For all genetic models in both parental and unaffected sibling genotype data population substructure pushes the HWD coefficients in the positive direction. When the allele frequency ratio between the two populations is 0.9 the effect is not dramatic (suppl. fig. 3; suppl. table 5, 6). However, when the ratio is decreased to 0.8, the substructure effect subjugated the genetic effect and the maximum deviation for the HWD coefficient went from negative to positive values, with the exception of the recessive model for the unaffected sibling genotype data where the HWD coefficient was already positive (suppl. fig. 3; suppl. table 5, 6). For example, for a dominant model in the parental genotype data the maximum deviation from HWE changed from −0.00086 to 0.00535 for an allele frequency ratio of 0.8 and the maximum power to detect a deviation from HWE increased from 4.67 × 10−7 to 0.93 (suppl. table 5, 6). For allele frequency ratio of 0.6 and allele frequencies >0.8 in population 2, the population substructure effect is so large that the power is close to 1 to detect a deviation from HWE (suppl. table 6). The HWD coefficients and the maximum power of rejecting HWE for other genetic models in both parental and unaffected sibling genotype data in the presence of population substructure are shown in supplemental tables 5 and 6.

Discussion

The family-based association study design is popular, since it allows for control of population admixture/substructure by using the non-transmitted parental alleles as control alleles. For family-based studies, genotype data from unrelated individuals are usually unavailable to evaluate deviations from HWE. Therefore it is common practice to carry out genotype quality control by testing for deviations from HWE using the parental or unaffected sibling genotype data. When trio data are used in association studies, parents which are included in the analysis are not phenotyped and can be either unaffected or affected for the trait understudy. Even when parents of affected probands are truly unaffected they have a higher probability than the general population of being susceptibility loci carriers. For fixed trait prevalence this probability increases with increasing genotypic RR. For family-based studies unaffected siblings are especially useful when parental data are missing. For case-control studies unaffected siblings are not commonly used as controls due to the reduction in power compared to when unrelated controls are analyzed. An exception is in the study of dizygote twins, where the unaffected co-twin is employed as a control. The advantage of this design is that the cases and controls are matched on environmental factors, since co-twins share many environmental and intrauterine exposures.

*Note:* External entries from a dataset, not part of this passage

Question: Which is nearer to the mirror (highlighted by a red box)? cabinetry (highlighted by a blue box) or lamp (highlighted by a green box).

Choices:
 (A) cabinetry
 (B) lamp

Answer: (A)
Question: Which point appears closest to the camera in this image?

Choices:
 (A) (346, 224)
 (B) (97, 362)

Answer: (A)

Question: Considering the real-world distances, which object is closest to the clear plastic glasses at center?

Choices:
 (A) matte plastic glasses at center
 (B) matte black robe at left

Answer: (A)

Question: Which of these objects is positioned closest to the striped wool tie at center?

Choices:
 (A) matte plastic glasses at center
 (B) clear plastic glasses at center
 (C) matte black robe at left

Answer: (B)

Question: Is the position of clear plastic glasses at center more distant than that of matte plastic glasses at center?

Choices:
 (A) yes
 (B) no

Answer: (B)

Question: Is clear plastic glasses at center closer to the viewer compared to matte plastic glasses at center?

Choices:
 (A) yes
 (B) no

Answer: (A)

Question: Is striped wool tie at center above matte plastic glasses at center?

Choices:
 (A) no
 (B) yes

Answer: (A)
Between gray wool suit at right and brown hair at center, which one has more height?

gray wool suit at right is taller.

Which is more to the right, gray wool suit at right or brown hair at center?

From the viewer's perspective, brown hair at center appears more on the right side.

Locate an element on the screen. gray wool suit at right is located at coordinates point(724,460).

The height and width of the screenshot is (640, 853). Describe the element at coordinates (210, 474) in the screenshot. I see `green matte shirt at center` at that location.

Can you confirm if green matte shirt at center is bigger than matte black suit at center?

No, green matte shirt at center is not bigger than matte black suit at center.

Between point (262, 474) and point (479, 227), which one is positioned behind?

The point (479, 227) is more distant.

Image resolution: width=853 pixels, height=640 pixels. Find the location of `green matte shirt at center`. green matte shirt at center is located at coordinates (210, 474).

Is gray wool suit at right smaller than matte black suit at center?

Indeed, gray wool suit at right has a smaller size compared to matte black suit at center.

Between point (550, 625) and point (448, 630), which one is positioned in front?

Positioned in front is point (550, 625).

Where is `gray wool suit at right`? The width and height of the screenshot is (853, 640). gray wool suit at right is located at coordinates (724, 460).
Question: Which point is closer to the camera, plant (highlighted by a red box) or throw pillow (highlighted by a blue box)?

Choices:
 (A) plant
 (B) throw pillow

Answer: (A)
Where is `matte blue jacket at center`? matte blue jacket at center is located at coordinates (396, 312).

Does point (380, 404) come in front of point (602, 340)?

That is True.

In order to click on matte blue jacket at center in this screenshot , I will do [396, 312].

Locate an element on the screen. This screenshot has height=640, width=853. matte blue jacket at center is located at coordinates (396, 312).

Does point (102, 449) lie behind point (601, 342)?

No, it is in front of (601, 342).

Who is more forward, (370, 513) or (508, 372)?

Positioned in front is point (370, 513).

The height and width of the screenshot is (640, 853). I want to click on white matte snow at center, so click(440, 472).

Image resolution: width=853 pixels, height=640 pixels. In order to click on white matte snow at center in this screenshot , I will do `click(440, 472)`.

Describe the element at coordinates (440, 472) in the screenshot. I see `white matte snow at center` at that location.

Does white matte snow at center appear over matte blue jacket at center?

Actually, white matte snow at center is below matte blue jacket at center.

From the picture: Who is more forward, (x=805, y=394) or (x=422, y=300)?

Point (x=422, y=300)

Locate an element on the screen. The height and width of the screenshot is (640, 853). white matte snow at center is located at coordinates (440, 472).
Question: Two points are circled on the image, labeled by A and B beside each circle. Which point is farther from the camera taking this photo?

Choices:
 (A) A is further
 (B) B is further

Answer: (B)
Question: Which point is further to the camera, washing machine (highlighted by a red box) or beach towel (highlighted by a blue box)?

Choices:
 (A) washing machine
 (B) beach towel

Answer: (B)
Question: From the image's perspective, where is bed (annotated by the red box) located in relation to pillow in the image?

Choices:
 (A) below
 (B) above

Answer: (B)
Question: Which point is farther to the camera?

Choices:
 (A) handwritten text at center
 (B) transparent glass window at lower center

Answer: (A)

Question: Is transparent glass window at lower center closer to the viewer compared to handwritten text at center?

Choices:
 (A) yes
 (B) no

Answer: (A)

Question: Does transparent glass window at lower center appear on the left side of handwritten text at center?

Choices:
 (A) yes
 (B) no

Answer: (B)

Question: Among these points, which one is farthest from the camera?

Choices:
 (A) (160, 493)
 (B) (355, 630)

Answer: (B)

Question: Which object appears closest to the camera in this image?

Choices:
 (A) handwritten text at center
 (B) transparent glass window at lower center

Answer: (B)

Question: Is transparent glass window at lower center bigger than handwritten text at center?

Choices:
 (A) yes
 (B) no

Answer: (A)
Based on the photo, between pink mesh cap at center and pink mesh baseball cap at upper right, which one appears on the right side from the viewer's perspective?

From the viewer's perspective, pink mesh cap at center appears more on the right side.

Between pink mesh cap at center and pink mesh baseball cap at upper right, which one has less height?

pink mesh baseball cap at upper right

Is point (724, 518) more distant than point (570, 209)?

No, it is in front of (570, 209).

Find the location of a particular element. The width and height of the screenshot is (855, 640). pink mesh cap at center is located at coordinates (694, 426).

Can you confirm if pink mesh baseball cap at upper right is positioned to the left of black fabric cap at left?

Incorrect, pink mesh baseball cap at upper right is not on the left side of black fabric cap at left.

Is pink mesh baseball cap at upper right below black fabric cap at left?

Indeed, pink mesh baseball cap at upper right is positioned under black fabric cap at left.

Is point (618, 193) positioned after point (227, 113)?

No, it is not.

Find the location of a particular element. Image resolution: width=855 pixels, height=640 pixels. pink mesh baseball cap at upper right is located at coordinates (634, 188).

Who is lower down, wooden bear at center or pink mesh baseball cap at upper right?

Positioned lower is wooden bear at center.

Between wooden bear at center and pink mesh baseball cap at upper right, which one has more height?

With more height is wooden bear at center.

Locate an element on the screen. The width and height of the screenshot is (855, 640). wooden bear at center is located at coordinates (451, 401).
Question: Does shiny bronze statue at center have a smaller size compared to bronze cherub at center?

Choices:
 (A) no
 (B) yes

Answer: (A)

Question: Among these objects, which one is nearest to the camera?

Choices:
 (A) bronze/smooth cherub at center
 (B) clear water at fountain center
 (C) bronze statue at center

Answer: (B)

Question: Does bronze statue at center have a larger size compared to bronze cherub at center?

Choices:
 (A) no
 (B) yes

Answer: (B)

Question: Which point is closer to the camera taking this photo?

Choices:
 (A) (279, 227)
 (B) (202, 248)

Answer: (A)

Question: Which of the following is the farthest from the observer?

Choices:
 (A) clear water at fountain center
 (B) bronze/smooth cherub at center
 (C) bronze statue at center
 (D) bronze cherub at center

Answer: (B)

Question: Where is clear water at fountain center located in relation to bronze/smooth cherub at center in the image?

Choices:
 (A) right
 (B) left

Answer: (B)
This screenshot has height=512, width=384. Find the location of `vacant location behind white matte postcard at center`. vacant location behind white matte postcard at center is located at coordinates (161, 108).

For most current genome-wide association studies, a large sample and a small α value are used (i.e. ≤1 × 10−7) to have adequate power to detect associations and guard against false positive results due to multiple testing. However even for studies with thousands of study subjects for low genotypic RR (≤1.2) these studies are often underpowered for genome-wide significance levels. In this study we used a small α value i.e. 1 × 10−7 and a large sample size i.e. 5,000 trios. This sample size was selected for sufficient power to detect an association for a large variety of genotypic RRs and allele frequencies.

Although testing for deviations from HWE in genotype data from controls or unaffected family members is often used as quality control to detect markers with genotyping error, deviation from HWE can be also be caused by other factors. In this study it is demonstrated that family ascertainment can also cause deviations from HWE in the genotype data of parents and unaffected siblings at the disease/trait susceptibility locus. Two measures are calculated: the HWD coefficientand the power to reject the null hypothesis of HWE. It is shown that detection of deviation from HWE due to a true association is negligible for a sample of 5,000 trios at α level of 1 × 10−7. The power will vary depending on sample size and α levels for a specific HWD coefficient and allele frequency. The genotypic RR also plays an important role in the strength of deviation from HWE, with higher genotypic RRs causing larger deviations of the HWD coefficient from 0. For the parental genotype data for 5,000 trios, under a multiplicative model for an allele frequency of 0.45 and a genotypic RR of 1.5, the power is 8.3 × 10−6 for an α level of 1 × 10−7 and increases to 0.175 for an α level of 0.05. Likewise it can be seen that the sample size has an effect on power for the same example using an α level of 1 × 10−7; the power is 5.6 × 10−7 for 1,000 trios and increases to 5.15 × 10−5 for 10,000 trios.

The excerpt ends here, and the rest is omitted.